**本文:**
————

Palana 3の村落開発委員会

2006.11.02 Thu

前回のカチン州への出張では
合計で7つの住民組織の方々と
話をさせてもらう機会を得られました。
きょうはその一つ
Palana 3という村の村落開発委員会を紹介します。

Palana 3 VDC
この組織は男性6人、女性3人で構成されています。
前列右端の男性はメンバーではありません。
前列の右から2番目が村長さんで委員長
その左隣は村の小学校の元校長先生で
女性3人はSRGという女性グループのメンバーです。

この村には初めてお邪魔しました。
いつもは教会や学校で集会をさせてもらうのですが
この日は、後ろに見える壁なし屋根だけの建物で
話を聞かせてもらいました。

なぜこの場所なのか?
実は、この委員会はここで朝市をやろうと計画していて
その場所がここなのです。
元々ここはある行政機関の事務所があった場所ですが
この委員会がお金を借りて土地を買い取ったそうです。
またこの事務所は、移転するときに
屋根だったトタン板を持っていってしまったので
借りたお金で藁を買って、屋根にしています。

————

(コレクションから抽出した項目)

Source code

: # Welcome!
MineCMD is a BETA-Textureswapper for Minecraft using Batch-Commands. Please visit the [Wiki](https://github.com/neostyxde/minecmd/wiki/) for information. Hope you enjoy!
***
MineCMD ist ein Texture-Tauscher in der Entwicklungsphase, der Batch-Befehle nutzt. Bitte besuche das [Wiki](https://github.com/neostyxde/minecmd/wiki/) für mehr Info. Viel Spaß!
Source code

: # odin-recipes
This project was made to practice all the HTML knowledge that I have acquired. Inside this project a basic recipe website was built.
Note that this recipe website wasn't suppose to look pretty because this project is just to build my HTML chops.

————

**課題:** Palana 3の村落開発委員会を紹介した本文を、最後の文の後から書き継ぎなさい。 上のデータは本文とは関係がない。

**解答:**
この村には前から村落開発委員会があったのですが
村長が交代したのを契機に
今年8月に新たに組織しなおしたそうです。
そのときたまたま村を訪れたスタッフが村長さんと話をして
今までの委員会はあまり活発ではなかったが
これからはこの委員会が中心になって村の開発を担うべきだ
といったところ
村長さんは、それでは真剣になってメンバーを選びましょう
ということになったそうです。

たしかに、メンバーとスタッフとの話を聞いて、見ていても
彼らの真剣さが伝わってきます。
ほかの村では、メンバーの中には必ず「上の空」の人がいますが
この委員会のメンバーは、
みんな真剣な顔で他の人の発言を聞いています。

朝市を村で開催したいというアイデアは前からあったそうですが
それを実際にやってみようと試みた人はいませんでした。
でも、この新しい体制になって事が進み始めています。
そこには、うちのスタッフも本気になって
村の人たちによる開発をサポートしているからでもあります。
これは、わたしが7月から進めている
自立発展のための戦略の一環でもあります。

さて、こんなに真剣で実行力のある住民組織も珍しいので
ちょっと聞いてみました。
「なぜ、あなたたちはそんなに活発なのですか?」と。

村長さんは
「私自身も貧しいので、貧しい人の気持がわかります。
 だから、どうしても村をよくして
 貧しい人の生活がよくなるように助けたい。」
と、語ってくれました。

元校長先生いわく
「ここにいるメンバーのほとんどは
 みんな私の教え子だった人たちです。
 学校では、みんなで協力して
 村をよくしていこうと教えてきました。
 だから、この村の団結は固いのです。」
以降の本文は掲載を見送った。